PC
Coming at a time when the prospect of nuclear war is higher than it has ever been, diving into another post-apocalyptic adventure might be an uncomfortable experience. Rauniot tempers this slightly by setting the game — and the aftermath of an unspecified natural disaster — in the mid-70s. Even so, this is a gaming experience best described as “harrowing”.
Finnish indie developer Act Normal Games has created a beautifully grim picture of a devastated and near-empty world where almost all children are born mutated and dog food is considered a nutritious alternative to cannibalism. Into that environment steps Aino, sent from her community in search of Toivo, a man who disappeared while looking for a prototype device for nuclear fission.
As the protagonist, Aino is beautifully animated throughout, even if Rauniot does rely a little too much on closeups of her face whenever she finds a new item or opens a container. More widely, the world feels like it’s covered with a sepia filter which may be aesthetically appropriate, but the yellow tinge of the overworld and brown-grey of the underground locations soon starts to feel samey.
The gloominess also makes it hard to spot items and there’s no option to highlight points of interest. As such, the hunt-the-pixel problem found in 90s adventures has (ahem) mutated into hunt-the-hotspot here. There were at least three occasions early on where an object I was interacting with had a general hotspot as well as multiple tiny hotspots embedded within it. Taking a door entry keypad as an example, selecting it highlighted the entire pad as a hotspot for which I was told there was no power. Given there was an earlier puzzle at a power station, I assumed I’d first need to solve that one to progress here. I didn’t expect to have to look at the tiny rivets in each corner of the keypad, yet this is exactly what was required to unlock the option of going back to your toolbox and getting a drill to access the inside of the pad. Aside from being unintuitive on an interface level, it’s not logical either. Why would Aino not just grab everything from the toolbox in the first place, given she’s already lugging around an array of spanners?
Once I overcame the GUI quirks though, I found the puzzles nicely grounded in the game’s setting. Unsurprisingly in a broken world, the majority of tasks involve restoring power to objects, vehicles and doors. Many of these have practical elements, such as locating parts to fix a generator or finding a way into the other shelters. The other characters you’ll encounter feel distinct, despite sharing an understandably bleak world view. Exhausting dialogue options is de rigeur for this genre and new choices will appear when you hit certain points in the story so it’s always worth revisiting the denizens if you’re stuck. There is, thankfully, a robust fast travel system which will transport you to almost any of the locations you’ll come across. This was particularly helpful during a puzzle which required me to reroute power and change points on a railway track, since I had to hop between two different control panels as well as the track itself.

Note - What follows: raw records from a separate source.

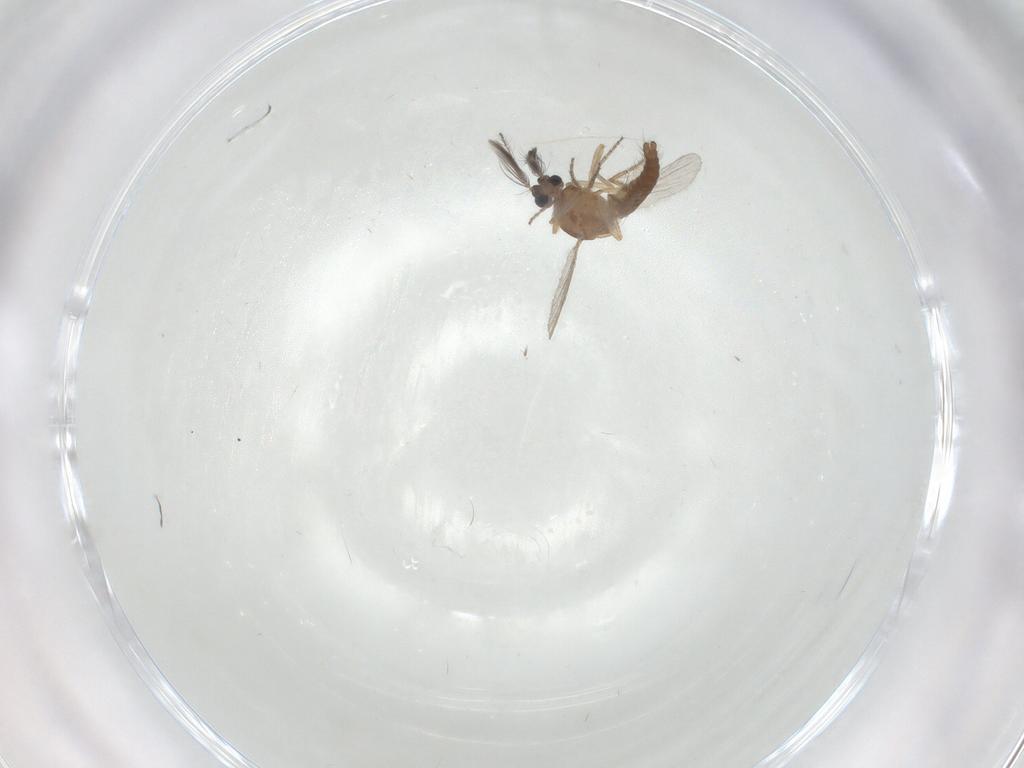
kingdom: Animalia
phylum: Arthropoda
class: Insecta
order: Diptera
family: Ceratopogonidae
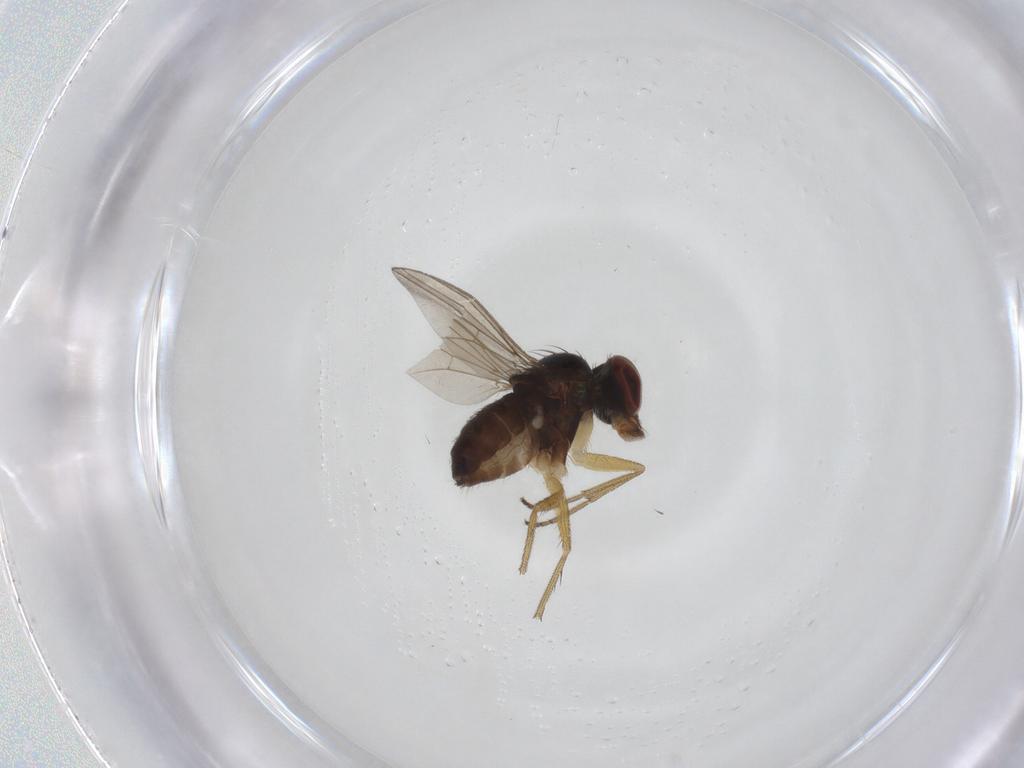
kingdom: Animalia
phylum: Arthropoda
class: Insecta
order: Diptera
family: Dolichopodidae
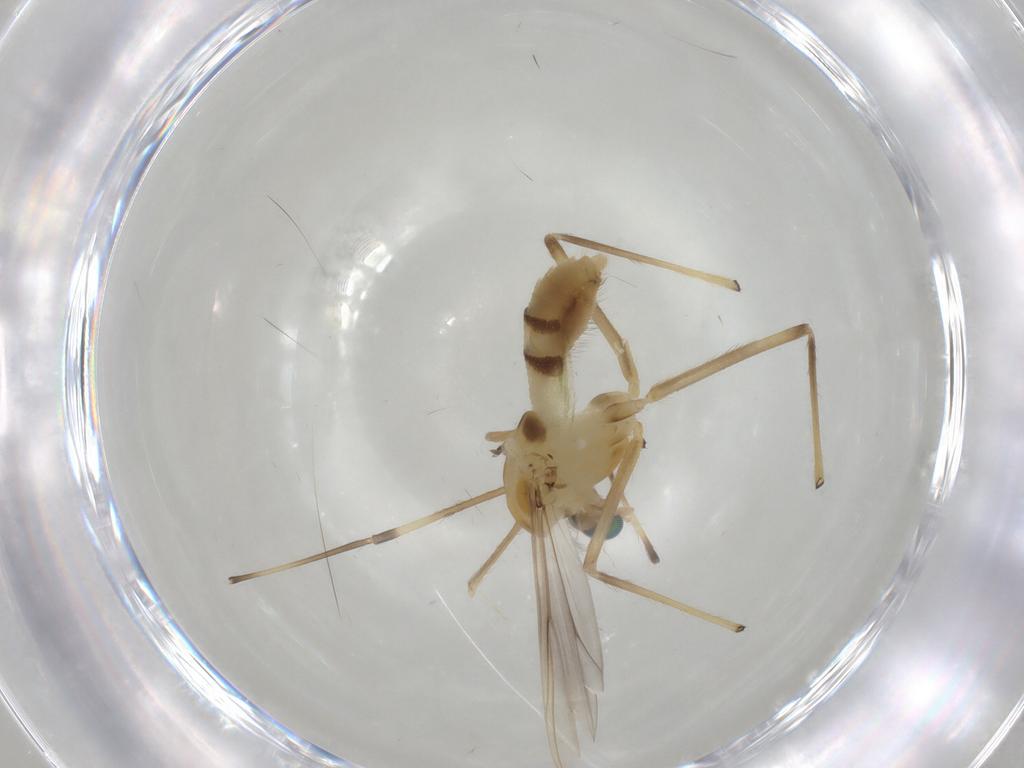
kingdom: Animalia
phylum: Arthropoda
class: Insecta
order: Diptera
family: Chironomidae
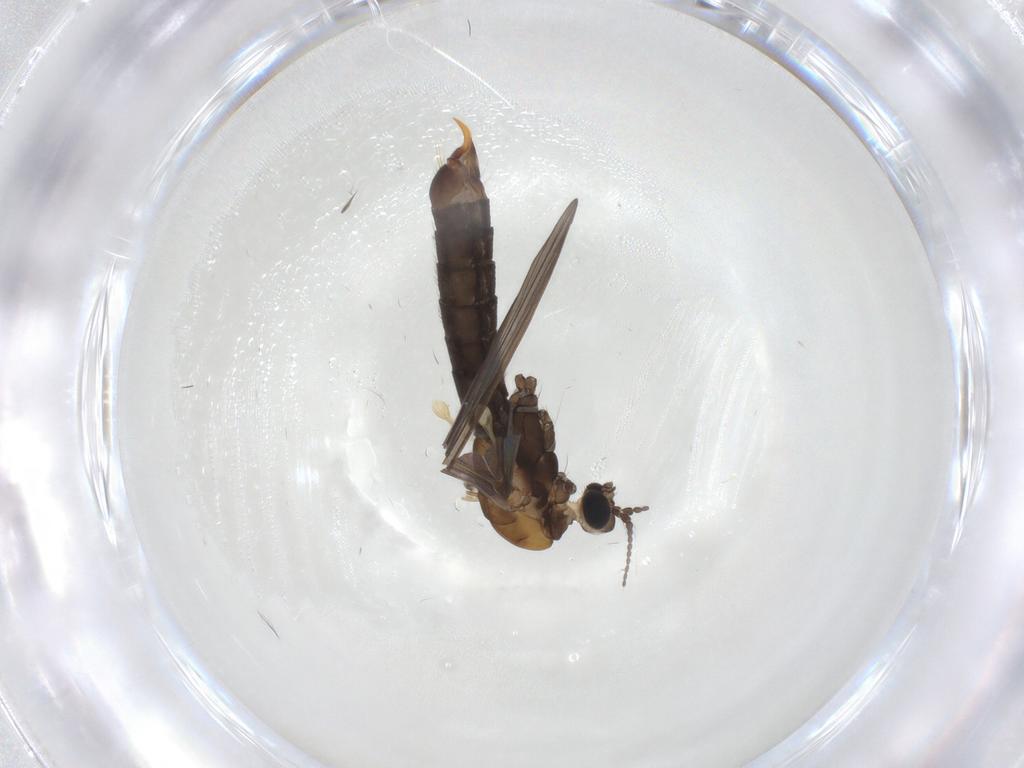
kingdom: Animalia
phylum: Arthropoda
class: Insecta
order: Diptera
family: Limoniidae
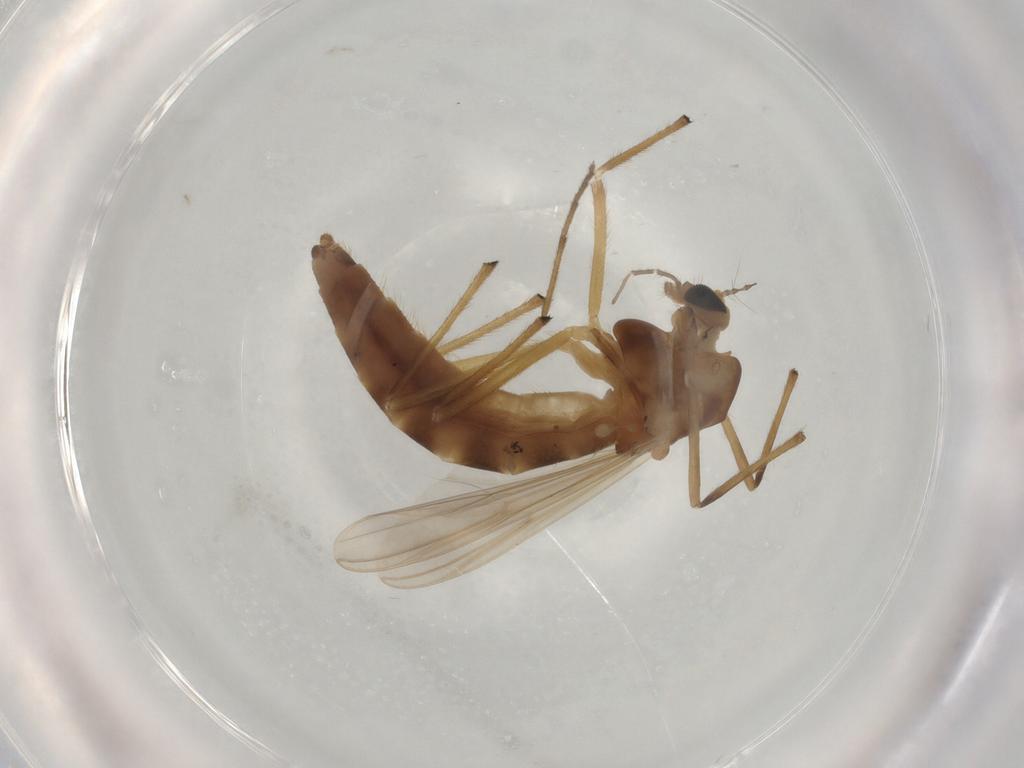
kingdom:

Music is as downbeat as the rest of the game, although it could have benefited from being used less sparingly. Dialogue is fully voiced in Finnish (Rauniot translates to “Ruins”), a language whose hard consonants feel at home in a 1970s cataclysm. I can’t fairly comment on the overall quality of the acting, but the despair and resignation in the voices of the characters transcends the language barrier. These are people who have nothing left and can barely feed themselves, bringing into sharp relief the current humanitarian crisis in Gaza playing out on the world stage. Rauniot’s grimness prompts some troubling comparisons about how our species behaves.
Against this brutal backdrop, you may well be asking whether Rauniot is an enjoyable game to play. And on that point, the jury is out. On a point-and-click level, the puzzle difficulty yo-yos between obvious and needlessly complex, not helped by the previously mentioned hotspot issues and difficult to spot items which blend into the irradiated background. The plot should be a simplistic quest yet somehow manages to feel like an incomplete and muddled story by the end, and although the locations are well drawn and the animations are naturalistic, it’s graphically similar throughout.
Yet, there’s something about it that compelled me to help Aino reach her destination. I felt I owed it to the inhabitants of the devastated landscape to get to the end, although I genuinely can’t say whether that was due to my hope of seeing a sliver of happiness before the credits rolled. The achievements would suggest that there are some different endings available, but I’m unsure how these would be reached and I certainly had no inclination to run through the game again. Still, if you’re after a realistic, relentlessly bleak but competent adventure, Rauniot clocks in at around five hours and is sensibly priced. Just don’t expect the humour of Fallout.